◆ Your assignment ◆
Retype the lines below exactly, but only those from the line that has "right front paw: (166, 266)" through the line that has "left elbow: (420, 407)". Omit every picture.

Content starts

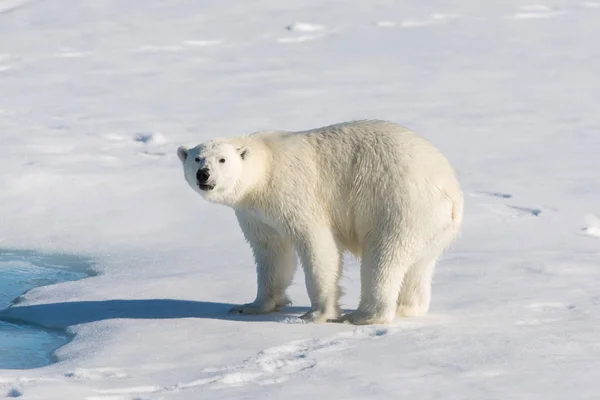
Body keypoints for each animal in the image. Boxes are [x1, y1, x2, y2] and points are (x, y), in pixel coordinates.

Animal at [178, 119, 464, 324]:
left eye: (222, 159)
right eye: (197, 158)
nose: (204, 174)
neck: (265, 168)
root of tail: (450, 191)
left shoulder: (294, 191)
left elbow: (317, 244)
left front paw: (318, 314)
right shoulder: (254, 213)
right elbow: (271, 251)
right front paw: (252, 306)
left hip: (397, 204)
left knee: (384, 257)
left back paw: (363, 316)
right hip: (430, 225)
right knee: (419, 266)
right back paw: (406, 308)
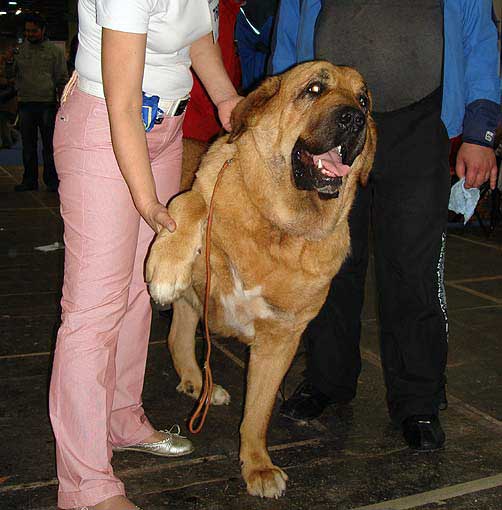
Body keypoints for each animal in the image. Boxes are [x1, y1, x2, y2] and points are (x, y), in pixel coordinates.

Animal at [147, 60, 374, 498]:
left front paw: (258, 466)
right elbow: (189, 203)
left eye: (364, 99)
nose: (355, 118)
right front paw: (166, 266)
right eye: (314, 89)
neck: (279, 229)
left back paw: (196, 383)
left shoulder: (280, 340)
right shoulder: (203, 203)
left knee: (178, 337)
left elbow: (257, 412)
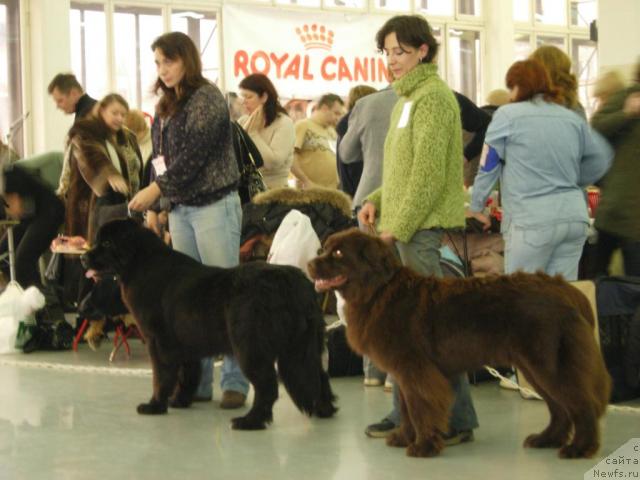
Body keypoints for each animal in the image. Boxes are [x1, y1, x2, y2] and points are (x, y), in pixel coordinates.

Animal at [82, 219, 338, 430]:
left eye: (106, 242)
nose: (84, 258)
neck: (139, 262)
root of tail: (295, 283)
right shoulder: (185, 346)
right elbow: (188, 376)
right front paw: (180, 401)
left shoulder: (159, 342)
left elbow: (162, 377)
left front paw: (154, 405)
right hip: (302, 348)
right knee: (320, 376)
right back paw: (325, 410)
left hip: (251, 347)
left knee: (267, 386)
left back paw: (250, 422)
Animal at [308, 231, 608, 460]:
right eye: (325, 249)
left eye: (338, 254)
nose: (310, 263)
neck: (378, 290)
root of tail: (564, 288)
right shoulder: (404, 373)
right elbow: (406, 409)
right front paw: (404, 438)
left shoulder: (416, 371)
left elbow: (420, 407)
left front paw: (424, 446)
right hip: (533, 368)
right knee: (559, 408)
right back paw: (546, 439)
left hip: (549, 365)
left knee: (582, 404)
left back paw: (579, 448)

Content ends

◆ Answer below ◆
right front paw: (166, 266)
right eye: (314, 89)
neck: (279, 229)
left back paw: (196, 383)
left shoulder: (280, 340)
right shoulder: (203, 203)
left knee: (178, 337)
left elbow: (257, 412)
Body keypoints for each animal in the image. Boxes are [x1, y1, x2, y2] and points are (x, y), in pixel coordinates.

Animal at [82, 219, 338, 430]:
left eye: (106, 242)
nose: (84, 258)
neck: (139, 262)
root of tail: (295, 283)
right shoulder: (185, 346)
right elbow: (188, 376)
right front paw: (180, 401)
left shoulder: (159, 342)
left elbow: (162, 377)
left front paw: (154, 405)
right hip: (302, 348)
right knee: (320, 376)
right back paw: (325, 410)
left hip: (251, 347)
left knee: (267, 386)
left back paw: (250, 422)
Animal at [308, 231, 608, 460]:
right eye: (325, 249)
left eye: (338, 254)
nose: (310, 263)
neck: (378, 290)
root of tail: (564, 288)
right shoulder: (404, 373)
right elbow: (406, 409)
right front paw: (404, 438)
left shoulder: (416, 371)
left elbow: (420, 407)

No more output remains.